The option of recourse to regular courts is a fundamental part of our legal system and litigants may decide to have their matters adjudicated if they so wish. The establishment of small claim courts will guarantee buyers and sellers swift adjudication. Parties may also represent themselves to avoid enormous costs.
Apart from on-line trading matters other disputes involving retailers/buyers, and consumer protection may be taken before a small claims court as practised in other countries.
It will be unrealistic to ignore possible objections to the argument for establishment of small claim courts. Some critics may suggest that our court system is robust enough for a variety of claims and does not require new specialised courts. Others may argue that since parties are not compelled to appear before a small claims court it could be difficult to have concrete adjudication.

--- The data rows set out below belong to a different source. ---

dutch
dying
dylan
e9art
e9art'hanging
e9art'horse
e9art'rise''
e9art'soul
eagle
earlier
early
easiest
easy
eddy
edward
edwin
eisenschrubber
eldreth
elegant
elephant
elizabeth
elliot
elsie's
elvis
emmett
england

There is also the issue of determining jurisdiction which though pertinent will not be as contentious as those involving cross border e-commerce transactions. On the issue of jurisdiction, the location of the seller or buyer could be important in determining whether a small claims court will be seized of a suit.

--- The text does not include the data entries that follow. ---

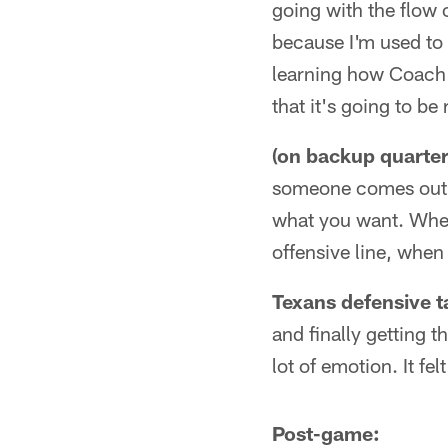
going with the flow 
because I'm used to t
learning how Coach K
that it's going to be
(on backup quarte
someone comes out of
what you want. Wheth
offensive line, when
Texans defensive t
and finally getting t
lot of emotion. It fel
Post-game:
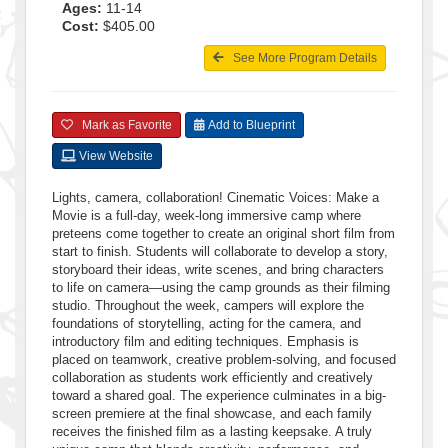
Ages:
11-14
Cost:
$405.00
See More Program Details
Mark as Favorite
Add to Blueprint
View Website
Lights, camera, collaboration! Cinematic Voices: Make a
Movie is a full-day, week-long immersive camp where
preteens come together to create an original short film from
start to finish. Students will collaborate to develop a story,
storyboard their ideas, write scenes, and bring characters
to life on camera—using the camp grounds as their filming
studio. Throughout the week, campers will explore the
foundations of storytelling, acting for the camera, and
introductory film and editing techniques. Emphasis is
placed on teamwork, creative problem-solving, and focused
collaboration as students work efficiently and creatively
toward a shared goal. The experience culminates in a big-
screen premiere at the final showcase, and each family
receives the finished film as a lasting keepsake. A truly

Another contentious issue is that of legal representation as self representation may be resisted on account of its novelty.
Objections will be multifaceted, however, it is humbly submitted that the advantages of having a small claims court far outweigh the disadvantages.
The process contemplated is specialised; it involves limited sums and is likely to be speedily resolved where other arbitral processes have failed. The establishment of small claims courts as argued in the foregoing does not require separate infrastructure as it can be absorbed within the current court system especially in states like Lagos. Trading is essentially built on trust.
Online trading in Nigeria often involves the sale of household equipment, mobile phones and information technology gadgets. Undoubtedly, parties to such transactions require an effective means of dispute resolution.
The use of the internal dispute resolution process is often an efficient means of resolving disputes however the small claims template is an alternative option when mediation or arbitration fails.
Obviously, it will be necessary to incorporate the arbitral/dispute resolution process in the e-commerce legal framework.
E-commerce is novel in Nigeria and will eventually receive in-depth attention from policymakers and researchers. Once an effective dispute resolution system is entrenched through a sustainable legal framework, merchants and buyers will conduct business transparently thereby enhancing the integrity of e-commerce in Nigeria. • Akinbisehin is a legal practitioner in Lagos State.